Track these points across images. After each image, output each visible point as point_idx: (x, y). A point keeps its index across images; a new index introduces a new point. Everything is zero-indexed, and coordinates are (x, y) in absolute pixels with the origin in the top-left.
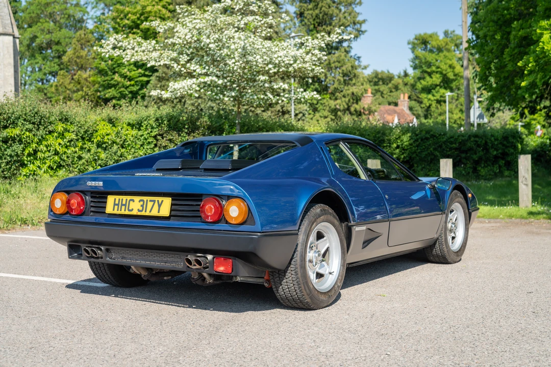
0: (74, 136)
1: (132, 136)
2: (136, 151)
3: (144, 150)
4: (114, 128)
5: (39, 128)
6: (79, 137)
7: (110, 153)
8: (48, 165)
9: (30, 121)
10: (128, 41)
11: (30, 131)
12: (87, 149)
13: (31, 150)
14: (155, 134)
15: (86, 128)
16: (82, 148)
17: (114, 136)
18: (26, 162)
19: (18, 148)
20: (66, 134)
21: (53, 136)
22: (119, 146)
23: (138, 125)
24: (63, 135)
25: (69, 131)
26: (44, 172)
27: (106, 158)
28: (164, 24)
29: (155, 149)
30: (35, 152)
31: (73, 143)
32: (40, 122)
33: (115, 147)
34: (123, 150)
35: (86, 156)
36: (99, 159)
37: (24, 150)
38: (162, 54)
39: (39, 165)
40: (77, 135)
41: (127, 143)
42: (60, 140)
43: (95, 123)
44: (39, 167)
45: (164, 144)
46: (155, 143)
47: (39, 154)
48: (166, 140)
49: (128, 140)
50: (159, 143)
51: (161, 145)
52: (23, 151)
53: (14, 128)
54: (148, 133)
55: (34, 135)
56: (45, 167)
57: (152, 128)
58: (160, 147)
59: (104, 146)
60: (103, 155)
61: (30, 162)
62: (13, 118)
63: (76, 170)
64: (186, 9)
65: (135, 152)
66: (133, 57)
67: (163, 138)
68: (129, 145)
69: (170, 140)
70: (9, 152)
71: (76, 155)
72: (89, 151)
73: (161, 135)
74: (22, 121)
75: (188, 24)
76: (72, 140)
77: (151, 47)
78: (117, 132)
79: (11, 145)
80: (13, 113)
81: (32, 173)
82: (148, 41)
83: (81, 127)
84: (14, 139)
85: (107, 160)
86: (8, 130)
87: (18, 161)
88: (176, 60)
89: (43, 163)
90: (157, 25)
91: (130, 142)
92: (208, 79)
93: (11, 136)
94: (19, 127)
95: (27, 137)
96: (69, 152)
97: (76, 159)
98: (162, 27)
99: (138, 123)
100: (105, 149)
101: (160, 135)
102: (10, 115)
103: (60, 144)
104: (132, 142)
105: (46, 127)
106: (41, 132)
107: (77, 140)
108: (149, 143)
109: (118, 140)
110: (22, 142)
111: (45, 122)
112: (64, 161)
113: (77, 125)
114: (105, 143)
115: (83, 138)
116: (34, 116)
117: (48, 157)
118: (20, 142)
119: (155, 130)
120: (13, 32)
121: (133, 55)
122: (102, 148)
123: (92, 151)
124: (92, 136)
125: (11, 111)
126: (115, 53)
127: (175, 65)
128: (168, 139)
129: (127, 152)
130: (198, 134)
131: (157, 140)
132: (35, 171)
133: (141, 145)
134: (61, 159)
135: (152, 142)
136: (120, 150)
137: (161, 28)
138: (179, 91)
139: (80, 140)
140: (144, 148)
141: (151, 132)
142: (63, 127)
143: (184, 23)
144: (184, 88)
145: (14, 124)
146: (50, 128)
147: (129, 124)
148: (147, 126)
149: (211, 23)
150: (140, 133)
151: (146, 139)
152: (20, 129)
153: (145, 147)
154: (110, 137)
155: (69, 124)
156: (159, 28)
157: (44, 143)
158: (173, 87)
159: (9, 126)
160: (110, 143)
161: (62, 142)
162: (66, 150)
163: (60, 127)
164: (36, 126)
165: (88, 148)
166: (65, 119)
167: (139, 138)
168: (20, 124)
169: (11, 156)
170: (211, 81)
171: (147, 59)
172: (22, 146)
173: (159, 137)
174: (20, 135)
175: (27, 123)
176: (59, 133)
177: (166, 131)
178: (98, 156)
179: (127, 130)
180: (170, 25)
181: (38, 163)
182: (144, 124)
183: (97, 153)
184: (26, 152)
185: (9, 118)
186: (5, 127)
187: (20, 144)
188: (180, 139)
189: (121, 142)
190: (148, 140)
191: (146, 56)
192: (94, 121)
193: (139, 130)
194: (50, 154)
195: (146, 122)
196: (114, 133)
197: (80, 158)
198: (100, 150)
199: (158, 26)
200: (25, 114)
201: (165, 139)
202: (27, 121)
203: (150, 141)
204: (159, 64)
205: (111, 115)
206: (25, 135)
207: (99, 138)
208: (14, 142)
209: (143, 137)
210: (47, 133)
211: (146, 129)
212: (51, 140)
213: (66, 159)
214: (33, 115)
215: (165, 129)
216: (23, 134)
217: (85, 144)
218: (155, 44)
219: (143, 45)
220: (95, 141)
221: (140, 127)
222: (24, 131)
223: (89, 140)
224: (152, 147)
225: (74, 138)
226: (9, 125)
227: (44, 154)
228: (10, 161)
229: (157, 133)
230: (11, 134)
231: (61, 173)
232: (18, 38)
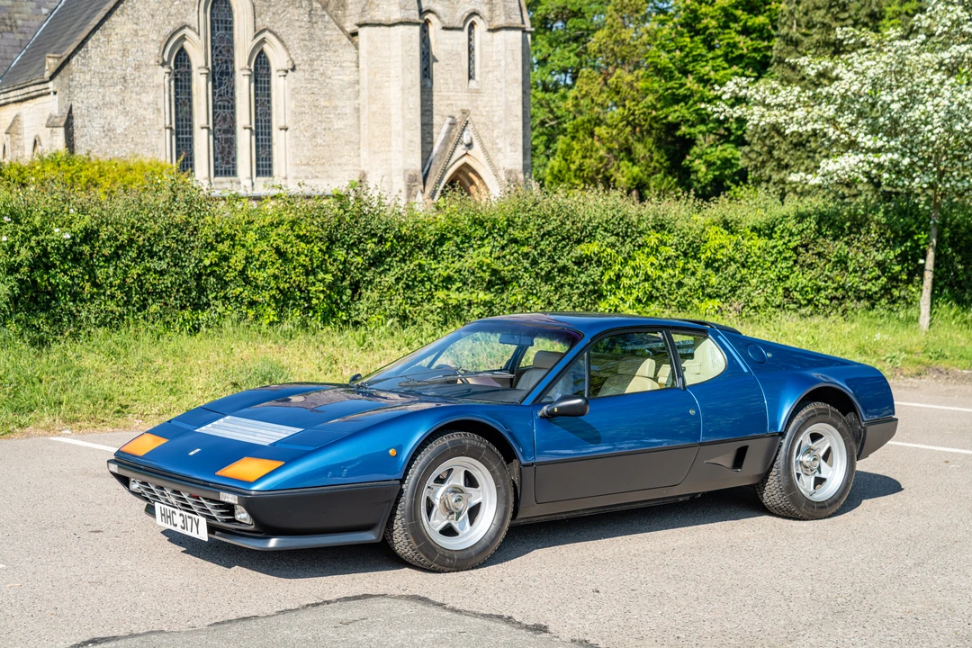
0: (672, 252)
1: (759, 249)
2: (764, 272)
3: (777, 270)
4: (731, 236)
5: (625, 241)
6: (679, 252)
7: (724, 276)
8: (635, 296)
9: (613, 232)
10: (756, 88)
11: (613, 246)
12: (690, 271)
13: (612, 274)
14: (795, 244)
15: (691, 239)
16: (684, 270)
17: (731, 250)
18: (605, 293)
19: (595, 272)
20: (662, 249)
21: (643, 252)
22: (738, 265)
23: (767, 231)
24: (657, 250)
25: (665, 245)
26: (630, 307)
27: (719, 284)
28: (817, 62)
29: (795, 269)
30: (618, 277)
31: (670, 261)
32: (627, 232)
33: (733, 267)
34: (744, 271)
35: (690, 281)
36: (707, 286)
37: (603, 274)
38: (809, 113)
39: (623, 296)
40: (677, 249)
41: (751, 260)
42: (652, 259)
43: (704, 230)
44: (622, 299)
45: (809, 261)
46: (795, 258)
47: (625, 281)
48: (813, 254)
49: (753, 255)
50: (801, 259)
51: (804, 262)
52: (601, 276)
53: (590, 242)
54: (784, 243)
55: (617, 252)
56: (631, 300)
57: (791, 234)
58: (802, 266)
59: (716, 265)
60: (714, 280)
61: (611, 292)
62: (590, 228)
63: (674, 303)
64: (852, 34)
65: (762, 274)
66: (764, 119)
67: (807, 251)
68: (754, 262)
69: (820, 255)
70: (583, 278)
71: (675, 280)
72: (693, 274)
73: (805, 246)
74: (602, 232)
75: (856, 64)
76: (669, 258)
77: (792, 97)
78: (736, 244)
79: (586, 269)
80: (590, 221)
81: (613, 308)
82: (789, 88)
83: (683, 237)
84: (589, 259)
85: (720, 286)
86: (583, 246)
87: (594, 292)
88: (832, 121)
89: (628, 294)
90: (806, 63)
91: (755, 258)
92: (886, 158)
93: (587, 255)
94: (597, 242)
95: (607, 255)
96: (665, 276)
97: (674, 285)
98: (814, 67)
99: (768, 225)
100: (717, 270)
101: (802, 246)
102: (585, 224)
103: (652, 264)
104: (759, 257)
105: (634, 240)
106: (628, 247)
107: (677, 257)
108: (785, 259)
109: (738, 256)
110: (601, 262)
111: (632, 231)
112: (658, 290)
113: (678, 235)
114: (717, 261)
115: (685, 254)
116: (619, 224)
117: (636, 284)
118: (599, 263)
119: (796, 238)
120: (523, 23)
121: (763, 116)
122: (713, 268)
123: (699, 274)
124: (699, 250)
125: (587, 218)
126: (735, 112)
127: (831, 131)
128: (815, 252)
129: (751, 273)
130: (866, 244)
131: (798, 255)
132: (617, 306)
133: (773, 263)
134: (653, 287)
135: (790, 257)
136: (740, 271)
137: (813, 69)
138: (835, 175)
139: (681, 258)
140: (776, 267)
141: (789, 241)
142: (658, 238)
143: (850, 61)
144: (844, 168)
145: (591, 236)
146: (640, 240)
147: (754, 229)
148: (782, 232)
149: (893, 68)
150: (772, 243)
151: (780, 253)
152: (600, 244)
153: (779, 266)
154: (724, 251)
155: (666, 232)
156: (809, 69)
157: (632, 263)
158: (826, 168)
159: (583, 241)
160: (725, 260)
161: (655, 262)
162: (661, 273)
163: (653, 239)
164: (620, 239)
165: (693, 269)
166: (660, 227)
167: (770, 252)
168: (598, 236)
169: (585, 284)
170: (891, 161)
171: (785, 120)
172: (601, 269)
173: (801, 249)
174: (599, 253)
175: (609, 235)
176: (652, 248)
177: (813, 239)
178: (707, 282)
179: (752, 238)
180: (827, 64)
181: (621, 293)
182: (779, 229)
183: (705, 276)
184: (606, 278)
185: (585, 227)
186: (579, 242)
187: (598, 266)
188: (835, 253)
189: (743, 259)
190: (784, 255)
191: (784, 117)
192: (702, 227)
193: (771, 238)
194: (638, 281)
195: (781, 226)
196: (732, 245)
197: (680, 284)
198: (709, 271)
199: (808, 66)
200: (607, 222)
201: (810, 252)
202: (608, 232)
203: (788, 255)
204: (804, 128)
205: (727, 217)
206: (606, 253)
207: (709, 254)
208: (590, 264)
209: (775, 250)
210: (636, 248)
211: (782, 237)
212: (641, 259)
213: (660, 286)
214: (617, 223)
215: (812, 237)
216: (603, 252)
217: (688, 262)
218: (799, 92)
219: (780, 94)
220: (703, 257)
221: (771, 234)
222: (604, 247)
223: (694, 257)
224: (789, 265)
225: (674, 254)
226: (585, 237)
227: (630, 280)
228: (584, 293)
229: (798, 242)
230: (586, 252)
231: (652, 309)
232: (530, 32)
________________
What to work on → Show each line of the material above that contains the word "introduces". Letter case counts.

Task solution →
Track these points across images. After each image, output each visible point as point_idx: (x, y). A point keeps its index across images; a new index introduces a new point. Everything is zero-indexed, and coordinates are (x, y) in absolute pixels with the origin in the top-left.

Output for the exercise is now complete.